Sleep Deprivation Etiologies Among Patients in the Intensive Care Unit: Literature Review
BACKGROUND: Sleep deprivation among patients is a common problem in the intensive care unit (ICU). Studies have tried to find the etiologies of sleep deprivation. Poor sleep quality in the ICU has effects such as delirium, weakening the wound healing, and anxiety. Researches have concluded that the etiologies for sleep deprivation are multifactorial. OBJECTIVES: The aim of this review is to discuss the etiologies of sleep deprivation among ICU patients.
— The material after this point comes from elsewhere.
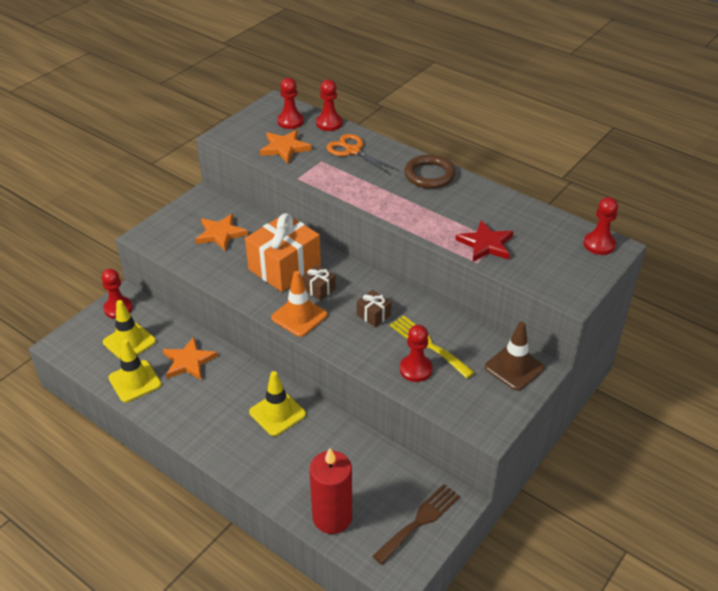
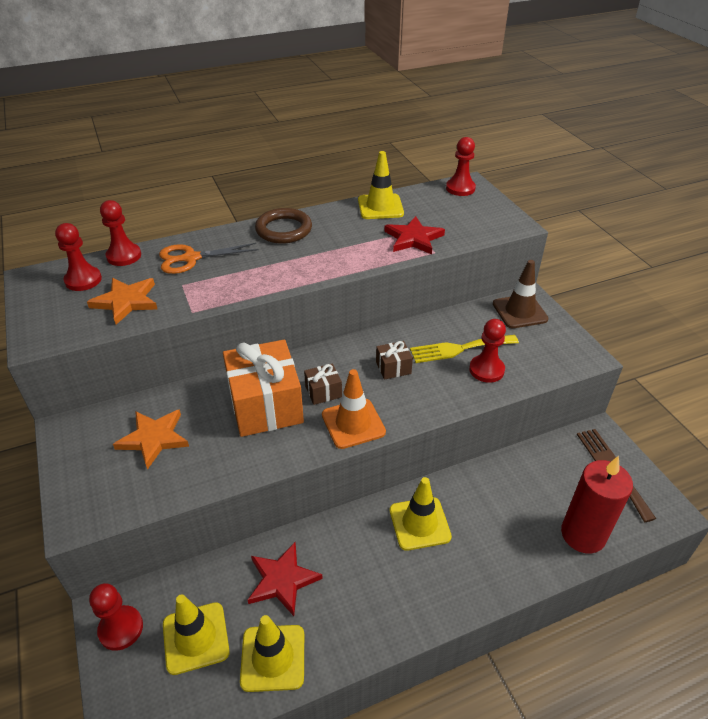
camera: 60 degrees left, 0 degrees up
(188, 361) = (282, 580): orange star -> red star
(515, 210) = (380, 207): none -> yellow traffic cone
This review also aims to discuss effects of sleep deprivations and provide implications for promoting sleep quality in the ICU. METHODS: For this literature review, ProQuest, MEDLINE, and Up To Date were used to find articles about sleep deprivation among ICU patients. The search was narrowed to articles between 2008 and 2019. A total of 23 articles were included that were found to match the inclusion criteria. RESULTS: Findings indicated that sleep deprivations etiologies among ICU patients can be environmental and nonenvironmental. Sensory overload, sensory deprivation, and patients' care activities are environmental etiologies for sleep deprivation. The nonenvironmental factors include pharmacological, physical, and psychological factors. DISCUSSION: Sleep deprivation etiologies are multifactorial and have several effects on ICU patients. Sleep protocol and staff training should be introduced to reduce unnecessary interventions by ICU staff. Tele-ICU monitoring can also be introduced to reduce unnecessary interventions where clinicians can monitor patients remotely and therefore enhance sleep in the ICU. During their stay in the ICU, patients can be instructed to wear earplugs and also have aromatherapy massage to reduce stress and enhance sleep quality. More research on the physical pain and the psychological factors using objective methods should be conducted in the future.
Al Mutair, A., Shamsan, A., Salih, S. & Al-omari, A. (2020). Sleep Deprivation Etiologies Among Patients in the Intensive Care Unit: Literature Review. Dimensions of critical care nursing, 39 (4), 203-210.